Hi, has anyone got any pics of a natural looking vivarium like the kind of ones in the exo-terra pics because they look brilliant and I want some help of how to achieve them but i dont want to use real plants or anything so any help will be greatly appreciated


----------



## Johelian (Nov 25, 2006)

Are these any good?



























It largely depends on what youre housing; some species can be really destructive (which is why our tegu doesnt currently have a naturalistic setup). Aboreal vivs are great for heavy-planting! Since this viv is wood, all of the branches are secured to the viv itself to create a basic network of climbing areas and then the plants are secured to the walls and branches using cable ties. I wouldnt know how to go about doing the same thing in an exo-terra glass terranium though...perhaps you have to buy a background first and then just stab fake plants into it?


----------



## jamie_coxon (Jul 18, 2007)




----------



## jamie_coxon (Jul 18, 2007)

empty at the moment and not finshed. but thats an exo terra 30z30x45 cms viv


----------



## MexMex (Sep 12, 2007)

thanks for the pics they are all great! i wished my viv's looked that good! where did you all get your large branches and things, all i can seem to find is really expensive java stuff


----------



## Johelian (Nov 25, 2006)

The branches came from local woodlands - we got lucky recently as a section had been felled and there were loads of cut-up branches. If you get "fresh" branches make sure that they are from a type of tree safe for reptiles - some of them have sap that can be poisonous or irritant. We usually strip the bark off all of our branches as well to be on the safe side! Old dry branches that are sap and bark free are usually ok, but make sure they arent rotten or filled with fungus or woodworm/other bugs.


----------



## MexMex (Sep 12, 2007)

Thankyou for the advice, I will utilise it in any future projects I have  Are the pictures of all the lizards your lizards? If so they look very nice


----------



## Johelian (Nov 25, 2006)

Yeah, thats my group of monkeys...thanks for the comment  Good luck with the viv!


----------



## soakme (Sep 22, 2007)

hi johelian they're amazing viv set-up pictures you posted, could you tell me the size of the vivs and what you keep in them??? thanks phil.


----------



## pebbles (Jul 12, 2006)

Johelian your vivs look fantastic :no1:


----------



## Johelian (Nov 25, 2006)

Thank you  The top viv ix 4x6, the middle ones around 2.5x5 (its a quarantine cage, their new cage is almost complete) and the bottom is 3x6. They all have varying amounts of monkey tailed skinks in them


----------



## MexMex (Sep 12, 2007)

Do you have any ideas on how to fix exo terra fake plants from the ceiling of a vivarium? its fake wood stuff and the sucker wont stick to it


----------



## Johelian (Nov 25, 2006)

We use "screw eyes" from B&Q - basically a closed steel loop on the end of a screw - to hold our plants to the sides and top of the viv; they screw into the wood and you can either just thread the plants through (most of the fake plants have one long stem on the back that the suckers attached to - just pull the sucker off, stick the stem through the loop and put the sucker back on so it doesnt get pulled back out) or use cable ties to fix them to the loops. Make sure that the cable ties are as tight as possible so that toes and things cant get trapped in them! We use pliers to get them really tight.
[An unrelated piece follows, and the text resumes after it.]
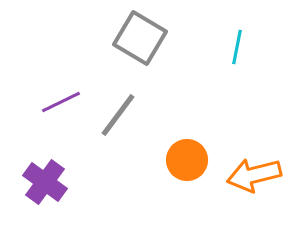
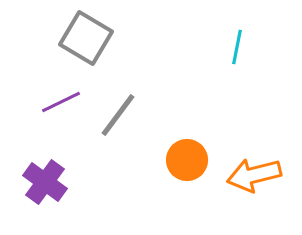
gray square: moved 54 px left
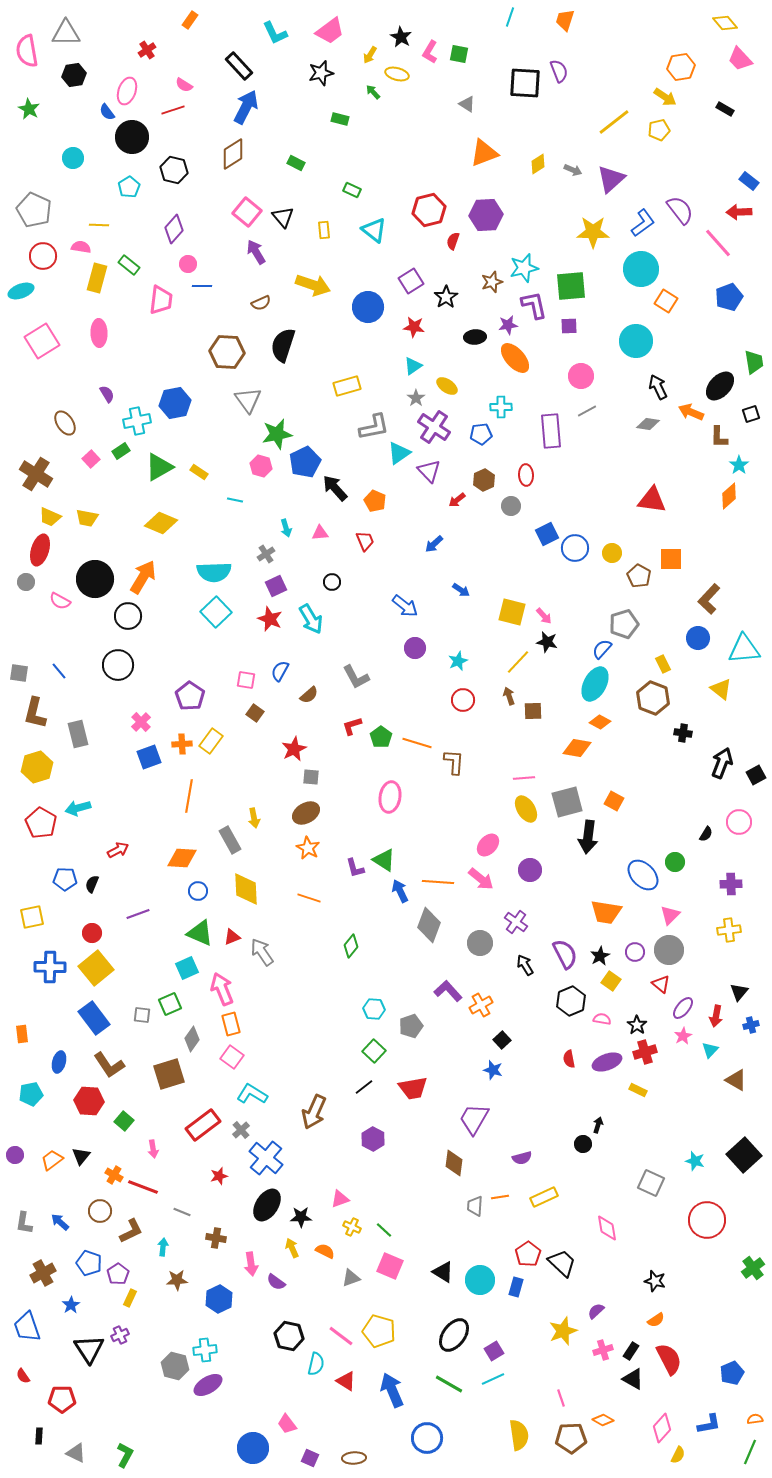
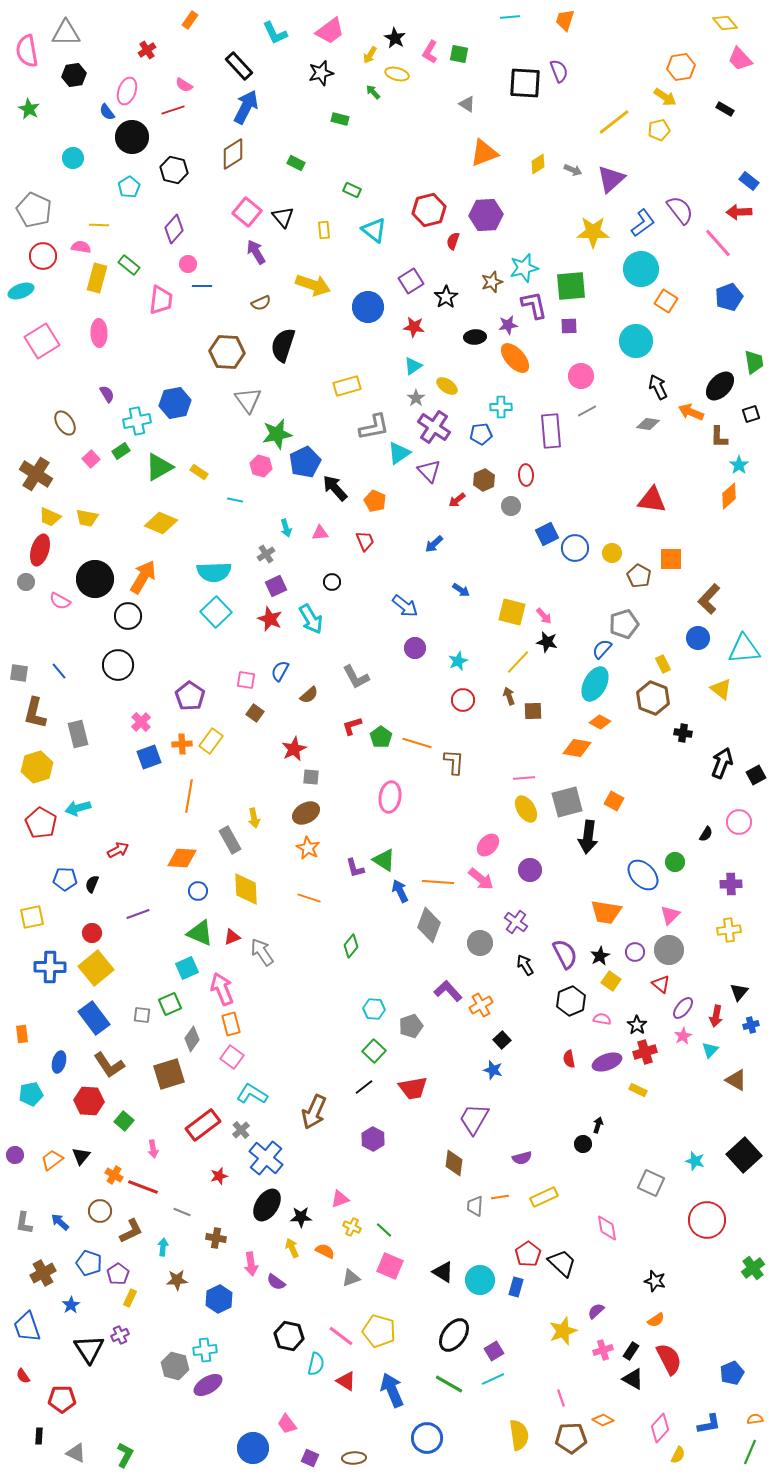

Of course the downside to this is that you have to be pretty positive about where you want to locate the plants, or else youll end up with lots of holes in the roof of the viv..! I think youre doing a desert viv if memory serves, so this part isnt essential; if youre putting them in a cage that requires humidity, the base of the screw-eyes have to be covered with a blob of fishtank sealant to stop water from seeping in.


----------



## MexMex (Sep 12, 2007)

Ok thanks for the idea, I will just wait now for the money to come in so I can buy loads of plants hehe  Thankyou!


----------